Kim Hokun, Kim Bohyun, Choi Moon Hyung, Choi Joon-Il, Oh Soon Nam, Rha Sung Eun
Department of Radiology, Seoul St. Mary's Hospital, College of Medicine, The Catholic University of Korea, Seoul, Republic of Korea.
Department of Radiology, Eunpyeong St. Mary's Hospital, College of Medicine, The Catholic University of Korea, Seoul, Republic of Korea.
Korean J Radiol. 2025 Jun;26(6):557-568. doi: 10.3348/kjr.2024.1228. Epub 2025 Apr 17.
To evaluate the feasibility of generative pre-trained transformer-4 (GPT-4) in generating structured reports (SRs) from mixed-language (English and Korean) narrative-style CT reports for pancreatic ductal adenocarcinoma (PDAC) and to assess its accuracy in categorizing PDCA resectability.
This retrospective study included consecutive free-text reports of pancreas-protocol CT for staging PDAC, from two institutions, written in English or Korean from January 2021 to December 2023. Both the GPT-4 Turbo and GPT-4o models were provided prompts along with the free-text reports via an application programming interface and tasked with generating SRs and categorizing tumor resectability according to the National Comprehensive Cancer Network guidelines version 2.2024. Prompts were optimized using the GPT-4 Turbo model and 50 reports from Institution B. The performances of the GPT-4 Turbo and GPT-4o models in the two tasks were evaluated using 115 reports from Institution A. Results were compared with a reference standard that was manually derived by an abdominal radiologist. Each report was consecutively processed three times, with the most frequent response selected as the final output. Error analysis was guided by the decision rationale provided by the models.
Of the 115 narrative reports tested, 96 (83.5%) contained both English and Korean. For SR generation, GPT-4 Turbo and GPT-4o demonstrated comparable accuracies (92.3% [1592/1725] and 92.2% [1590/1725], respectively; = 0.923). In the resectability categorization, GPT-4 Turbo showed higher accuracy than GPT-4o (81.7% [94/115] vs. 67.0% [77/115], respectively; = 0.002). In the error analysis of GPT-4 Turbo, the SR generation error rate was 7.7% (133/1725 items), which was primarily attributed to inaccurate data extraction (54.1% [72/133]). The resectability categorization error rate was 18.3% (21/115), with the main cause being violation of the resectability criteria (61.9% [13/21]).
Both GPT-4 Turbo and GPT-4o demonstrated acceptable accuracy in generating NCCN-based SRs on PDACs from mixed-language narrative reports. However, oversight by human radiologists is essential for determining resectability based on CT findings.

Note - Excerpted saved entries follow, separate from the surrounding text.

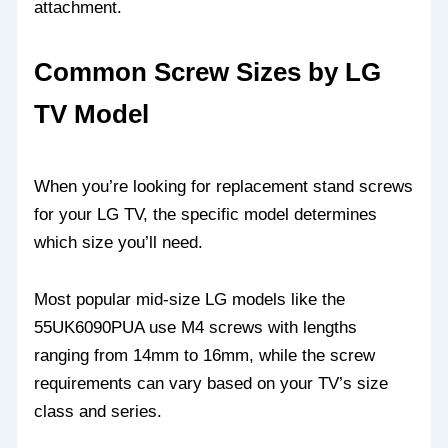
attachment.
Common Screw Sizes by LG
TV Model
When you’re looking for replacement stand screws
for your LG TV, the specific model determines
which size you’ll need.
Most popular mid-size LG models like the
55UK6090PUA use M4 screws with lengths
ranging from 14mm to 16mm, while the screw
requirements can vary based on your TV’s size
class and series.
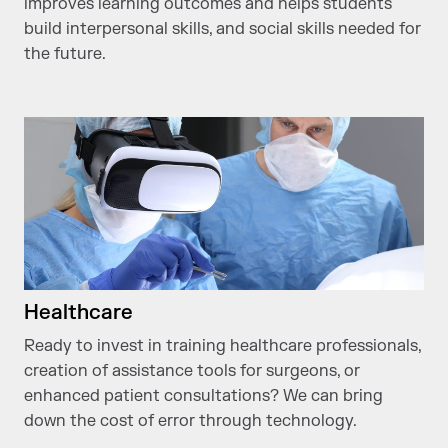
improves learning outcomes and helps students
build interpersonal skills, and social skills needed for
the future.
Healthcare
Ready to invest in training healthcare professionals,
creation of assistance tools for surgeons, or
enhanced patient consultations? We can bring
down the cost of error through technology.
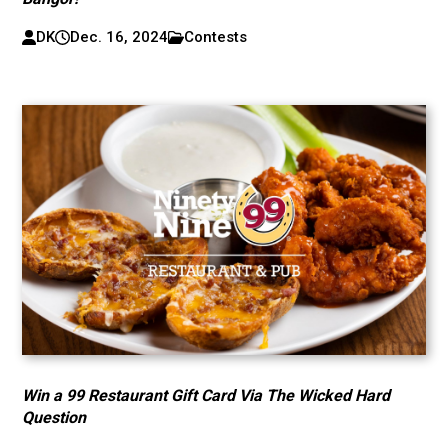
DK
Dec. 16, 2024
Contests
Win a 99 Restaurant Gift Card Via The Wicked Hard
Question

评估生成式预训练变换器4(GPT-4)从胰腺导管腺癌(PDAC)的混合语言(英语和韩语)叙述式CT报告生成结构化报告(SR)的可行性,并评估其在对PDAC可切除性进行分类方面的准确性。
这项回顾性研究纳入了2021年1月至2023年12月期间来自两个机构的连续的胰腺协议CT的自由文本报告,这些报告用于PDAC分期,用英语或韩语书写。通过应用程序编程接口向GPT-4 Turbo和GPT-4o模型提供自由文本报告并给出提示,要求它们生成SR,并根据《美国国立综合癌症网络(NCCN)指南》第2.2024版对肿瘤可切除性进行分类。使用GPT-4 Turbo模型和来自机构B的50份报告对提示进行了优化。使用来自机构A的115份报告评估GPT-4 Turbo和GPT-4o模型在这两项任务中的表现。将结果与由腹部放射科医生手动得出的参考标准进行比较。每份报告连续处理三次,选择出现频率最高的回答作为最终输出。错误分析以模型提供的决策依据为指导。
在测试的115份叙述性报告中,96份(83.5%)包含英语和韩语。对于SR生成,GPT-4 Turbo和GPT-4o表现出相当的准确性(分别为92.3%[1592/1725]和92.2%[1590/1725];κ = 0.923)。在可切除性分类方面,GPT-4 Turbo显示出比GPT-4o更高的准确性(分别为81.7%[94/115]和67.0%[77/115];P = 0.002)。在GPT-4 Turbo的错误分析中,SR生成错误率为7.7%(133/1725项),这主要归因于数据提取不准确(54.1%[72/133])。可切除性分类错误率为18.3%(21/115),主要原因是违反了可切除性标准(61.9%[13/21])。
GPT-4 Turbo和GPT-4o在从混合语言叙述性报告生成基于NCCN的PDAC SR方面都表现出了可接受的准确性。然而,人类放射科医生的监督对于根据CT结果确定可切除性至关重要。